Leon Rains (1870-1954). (1908)
- Profession: Bass, bass-baritone, vocal pedagogue
- Relation to Mahler: Worked with Gustav Mahler (1860-1911) in the Vienna State Opera
- Correspondence with Mahler:
- Born: 01-10-1870 New York
- Died: 11-06-1954 Los Angeles. Aged 83.
- Buried: 00-00-0000
Eleazer Leon Rains, also Léon Rains, was an American opera singer (bass), actor and vocal pedagogue.
He made his debut (1897) with the Damrosch-Ellis Opera Company. He spent eighteen years with the Dresden Royal Opera (and in other European houses) but because he was an American citizen he felt obliged to leave Germany at the outbreak of World War I. Although he was one of the finest basses in Germany, he appeared, sadly, with few accolades at the Metropolitan Opera in 1909.
As a child he sang as a choirboy in the choirs of the Calvary Church and the Church of the Incarnation in New York.
At the age of twelve he entered the stage for the first time, the New York Star Theater.

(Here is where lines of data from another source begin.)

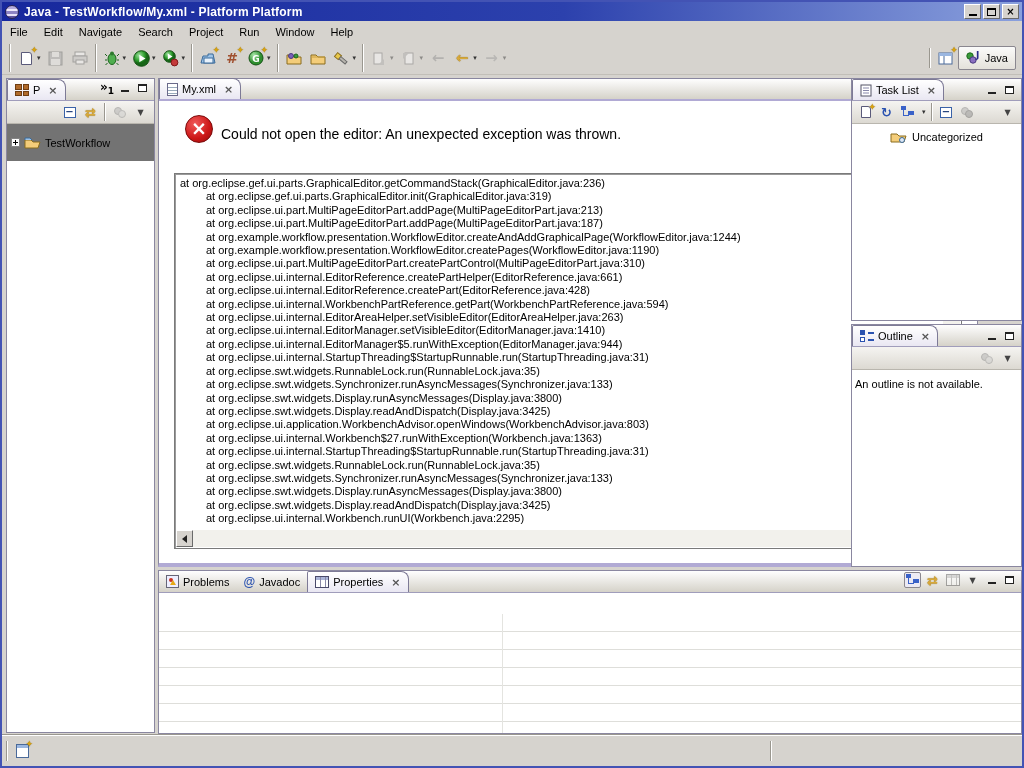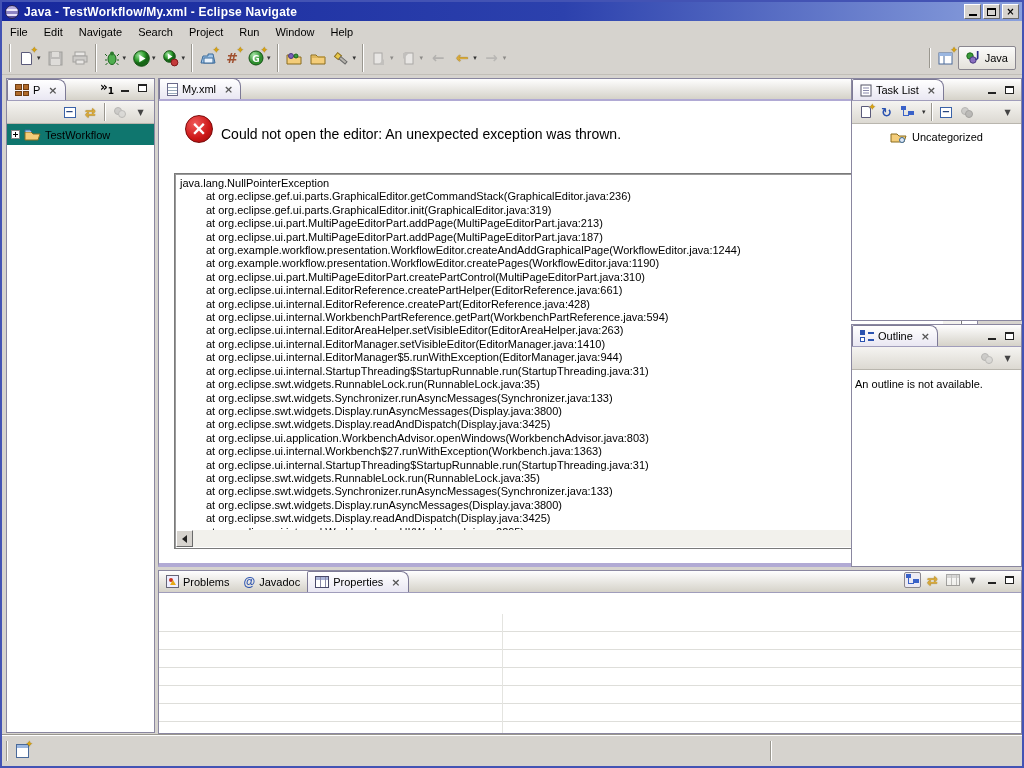"Java - TestWorkflow/My.xml - Eclipse" span.title { text: Eclipse Navigate -> Platform Platform }
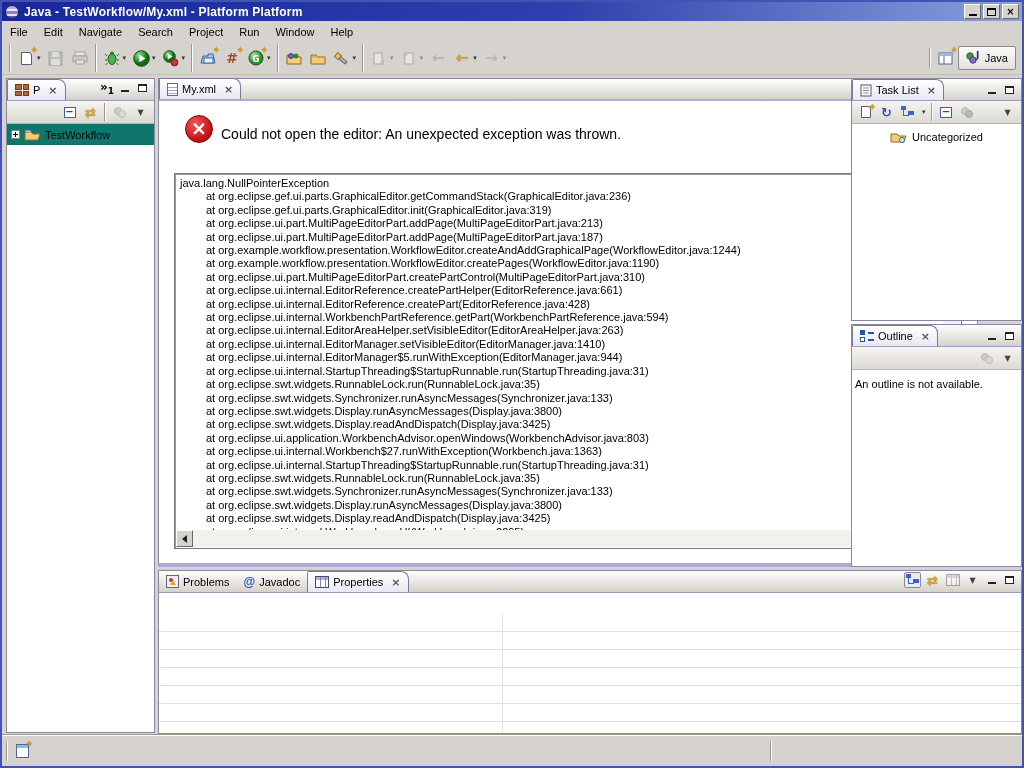"TestWorkflow" .tree { background: #0f766e -> #737373; padding: 4px 4px -> 12px 4px }
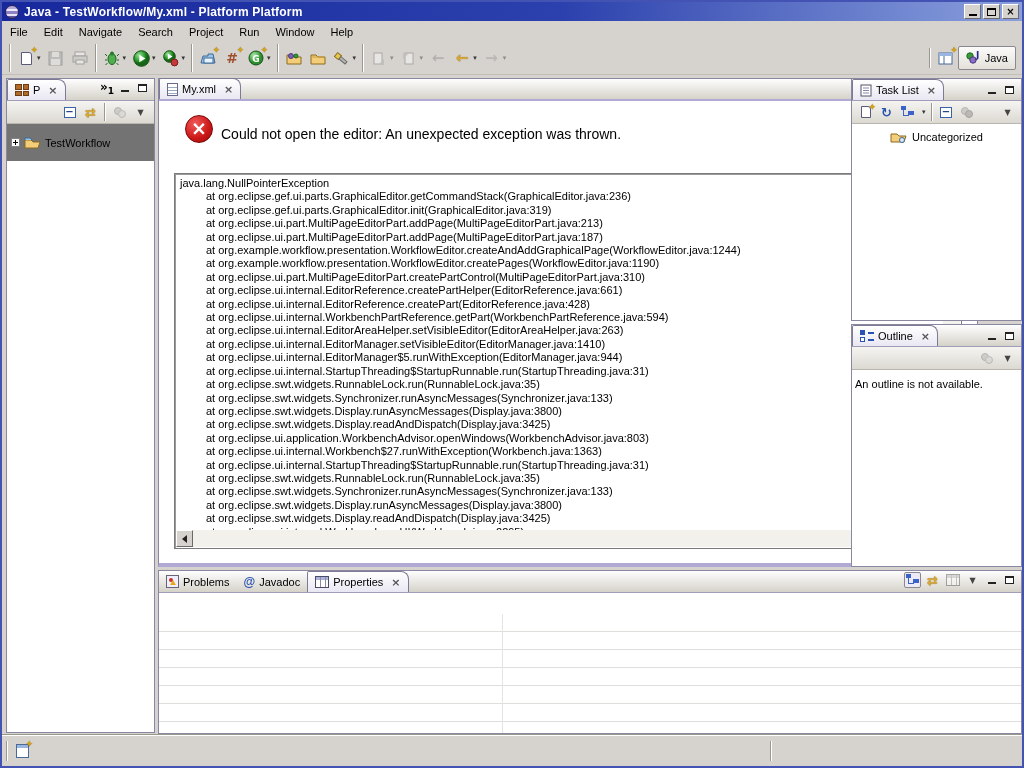"java.lang.NullPointerException" div.stack-line { html: <div>java.lang.NullPointerException</div> -> none }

Rains studied at the National Conservatory in New York in 1890, which he left as a graduate student and was a student of Oscar Saenger. He then went to Paris for further training to Jacques Bouhy. First, he worked as a concert and Oratorienänger in America and then spent two years with the troupe of Frank Damrosch. There he worked as a serious bassist, who sang his parts Italian, German, French and English, always in the original text of the opera in question. At the time, US critics described him as the most promising bass singer since Karl Formes.
On June 4, 1899, he debuted as “Tannhäuser” in Dresden and remained there until 1917. With the entry of the US war in the First World War, he was forced to leave Germany for the United States. From 1917 to 1918 he worked in several silent films as an actor, u. a. featured in four films as Detective Joe Jenkins, these films were all produced in Denmark, so it seems he had returned to his homeland via this country. Back in his homeland, he worked only as a concert singer. From 1924 he worked in Los Angeles as a singing teacher. He also worked as an art and cabinet maker.
In Dresden, he participated in several world premieres and guested in Berlin, Vienna, Prague, Frankfurt am Main etc. In 1909 he was a guest at the Metropolitan Opera in New York, where he u. a. played the “Méphistophélès” in Gounod’s Faust. sang. In 1904 he was at the Bayreuth Festival of “Hagen” in the Götterdämmerung.
His voice was a particularly beautiful bass, especially at higher altitudes: “The phrasing and nuancing of the lecture are mostly appreciated. No less is his timbre praised, as well as the metallic sound and the balance of his voice in the individual registers.”